For more than a generation, we have encouraged our children to aspire to careers that would enable them to work with their minds and not their hands. So, it should come as no surprise that we have an estimated three million job vacancies in the skilled labor force today that are going unfilled because many people erroneously consider these positions to be beneath their potential or otherwise undesirable.
We are now dealing with a problem of our own making. In our attempt to spare our children from the drudgery of physical labor, we have become a society that no longer respects or celebrates hard work. We have become a nation of consumers rather than producers and we are beginning to experience the unintended consequences of this transition in more painful ways. But just as the national narrative seems to be hopelessly unswayable, an unlikely voice of reason has emerged in guest appearances on the national talk show circuit.
Mike Rowe, who is best known as the host of the Discovery Channel’s popular show Dirty Jobs, has decided to lend his fame and notoriety to a larger cause. He is encouraging a broader conversation about our nation’s relationship with skilled labor. He feels it is important to “make a case for the trades,” and I applaud him for bringing recognition to this issue through his many appearances.

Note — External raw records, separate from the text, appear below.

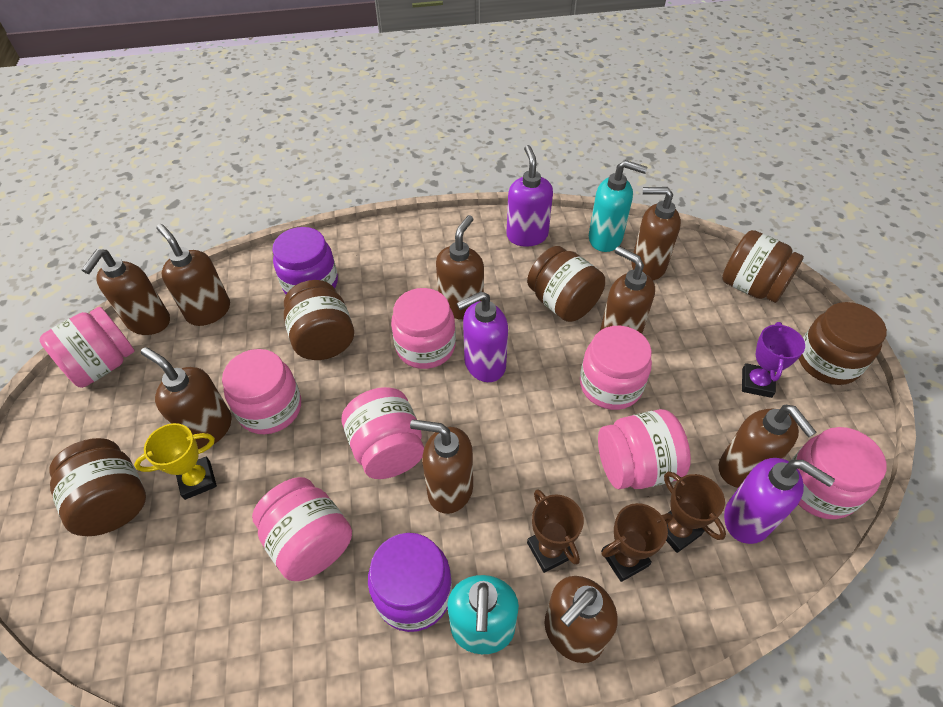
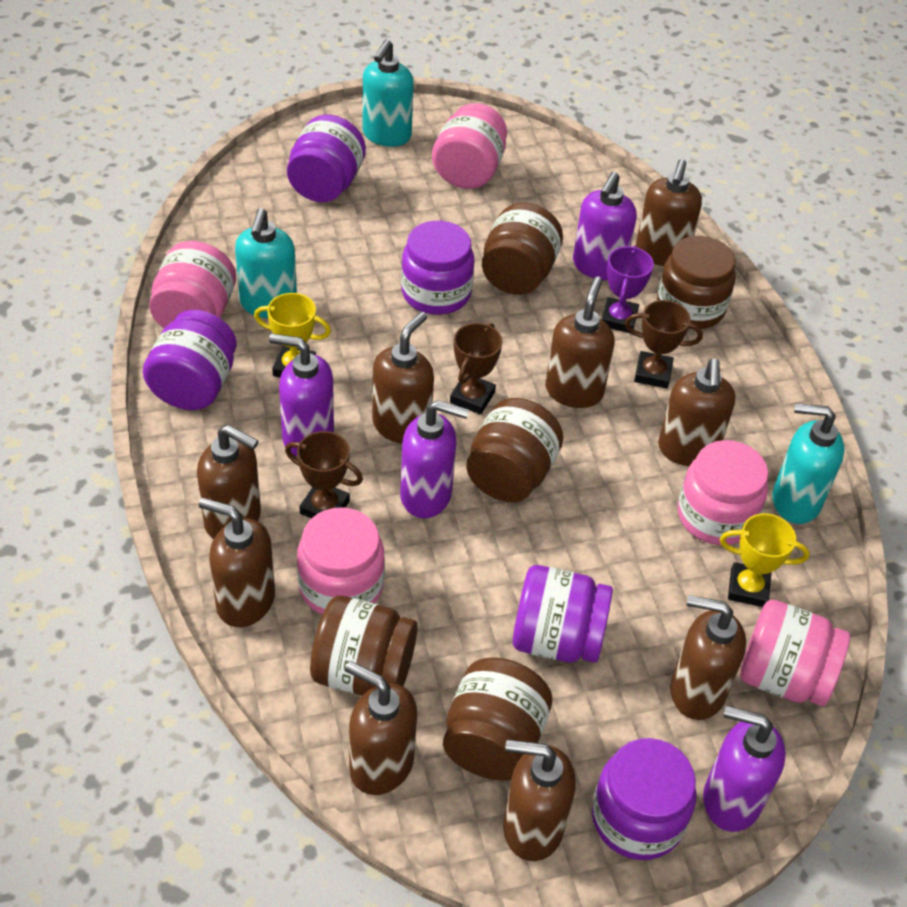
pink jar: [39,307,134,388] [222,349,301,434] [252,477,352,581] [342,387,424,479] [391,288,456,369] [580,326,652,410] [598,409,691,489] [792,427,887,519] = 8 -> [149,241,236,328] [297,507,385,615] [432,103,507,189] [678,440,768,545] [740,600,850,706] = 5
purple jar: [272,227,338,294] [368,533,452,632] = 2 -> [143,310,237,410] [287,115,366,202] [401,221,474,315] [513,565,613,663] [592,738,696,860] = 5
purple soap dispenser: [457,291,508,382] [506,145,553,247] [724,458,835,544] = 3 -> [269,334,334,456] [400,400,469,518] [573,172,637,280] [703,706,786,832] = 4
turquoise soap dispenser: [447,575,519,654] [589,160,648,252] = 2 -> [235,208,297,318] [362,40,414,147] [773,403,845,524] = 3
yellow trophy: [134,423,217,500] = 1 -> [254,293,331,378] [720,513,809,607] = 2

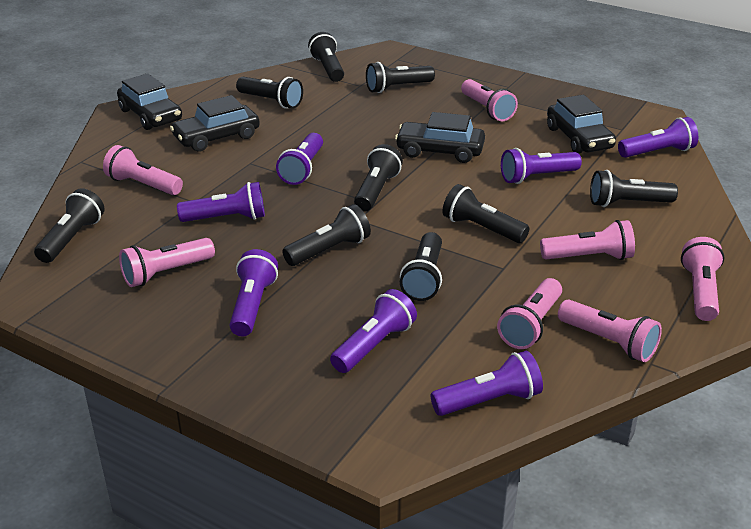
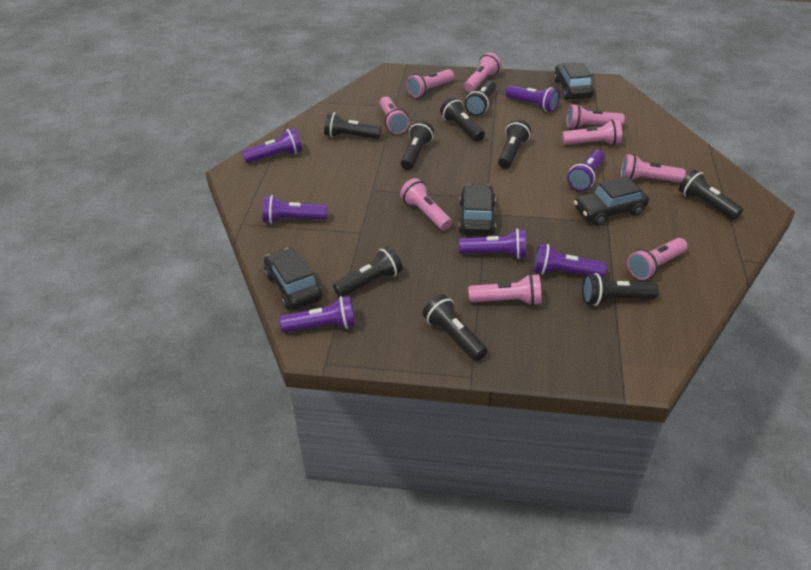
pink flashlight: [103,145,183,195] [119,238,215,287] [461,79,518,121] [497,278,562,349] [540,220,635,260] [558,300,662,362] [681,237,725,321] = 7 -> [380,96,410,134] [400,178,452,231] [407,69,454,97] [464,53,501,92] [468,274,541,306] [562,119,622,145] [566,104,625,129] [621,154,686,183] [627,238,688,280] = 9

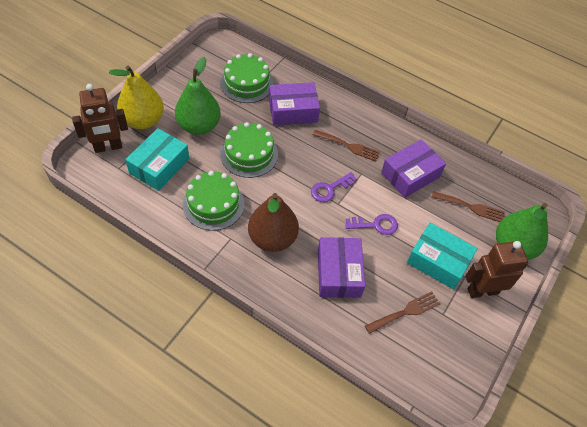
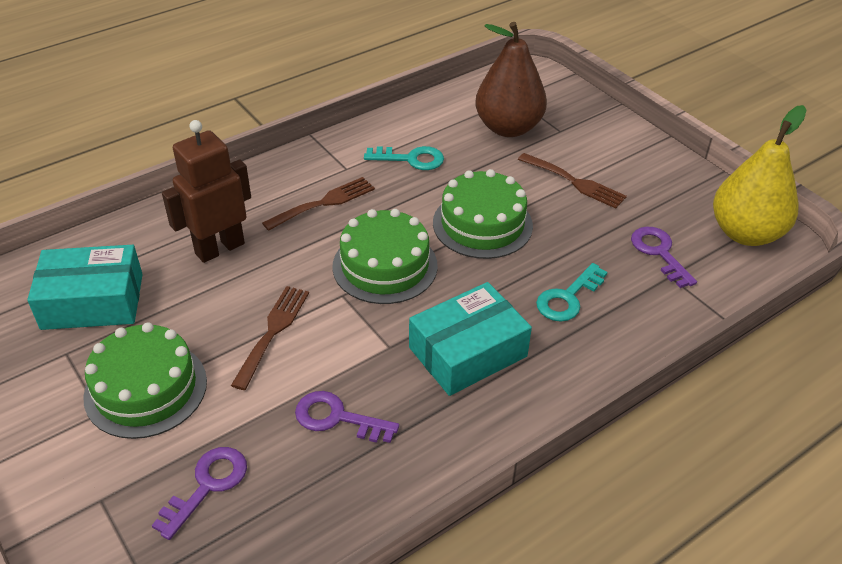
brown robot: [72,84,128,153] [465,241,528,298] = 2 -> [162,120,251,263] = 1
green pear: [175,57,221,135] [496,203,548,260] = 2 -> none = 0
purple box: [269,82,320,125] [318,237,365,298] [381,139,446,198] = 3 -> none = 0
purple key: [311,172,357,202] [345,214,398,235] = 2 -> [152,447,247,540] [295,391,399,443] [631,226,697,288] = 3
turquoise key: none = 0 -> [364,146,444,170] [536,263,607,322] = 2

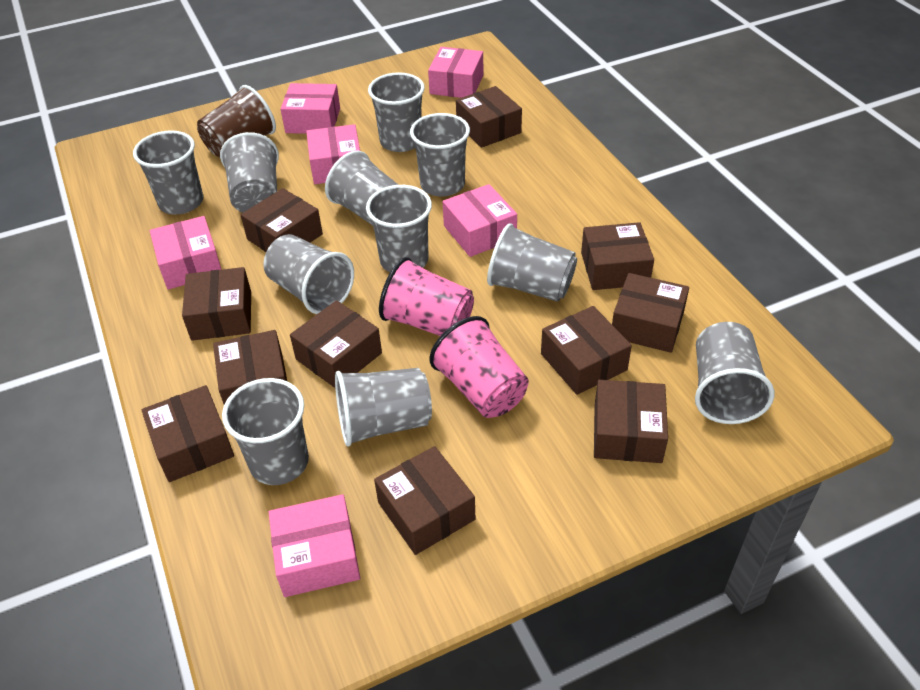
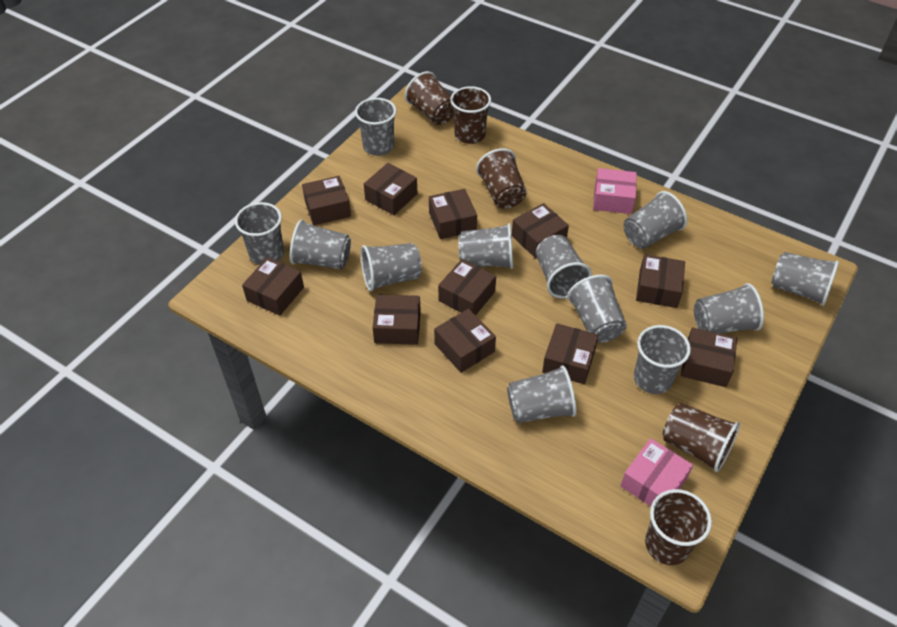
brown cup: [197,85,276,157] = 1 -> [405,71,454,125] [450,86,491,144] [476,148,527,208] [645,489,712,565] [662,403,740,472] = 5
grey cup: [133,130,203,215] [220,132,279,213] [222,378,309,485] [263,234,354,314] [325,151,398,226] [335,368,432,446] [366,185,432,272] [368,72,425,152] [410,113,470,197] [487,223,577,302] [695,322,775,424] = 11 -> [235,202,284,265] [290,220,351,270] [355,98,396,156] [361,243,422,291] [458,223,513,269] [507,365,577,423] [536,235,592,298] [567,275,627,343] [624,191,687,249] [634,325,691,394] [694,283,764,334] [771,252,839,306] = 12
pink box: [150,216,222,289] [268,494,360,597] [281,83,340,134] [306,124,360,184] [428,47,483,98] [443,184,517,257] = 6 -> [593,168,637,214] [620,438,693,506] = 2
pink cup: [379,257,474,336] [430,316,529,418] = 2 -> none = 0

In the format of Dirty Jobs, Mike Rowe was able to travel across the country and take on the role of an apprentice to skilled workers in a variety of trades. In the midst of all the good-humored putdowns, he and his audience gained a very real education and appreciation for the many hardworking individuals who perform necessary and valuable services that benefit the rest of society.
In his talk show appearances, he describes his own experience as a high school student visiting the guidance counselor’s office only to be shown a college recruiting poster that said, “Work Smart, NOT Hard.” Well-intentioned advice that many students have received over the years, that has only served to “undermine our beliefs about an entire category of critical professions and has reshaped our expectations of a good job into something that no longer looks like work,” according to Rowe.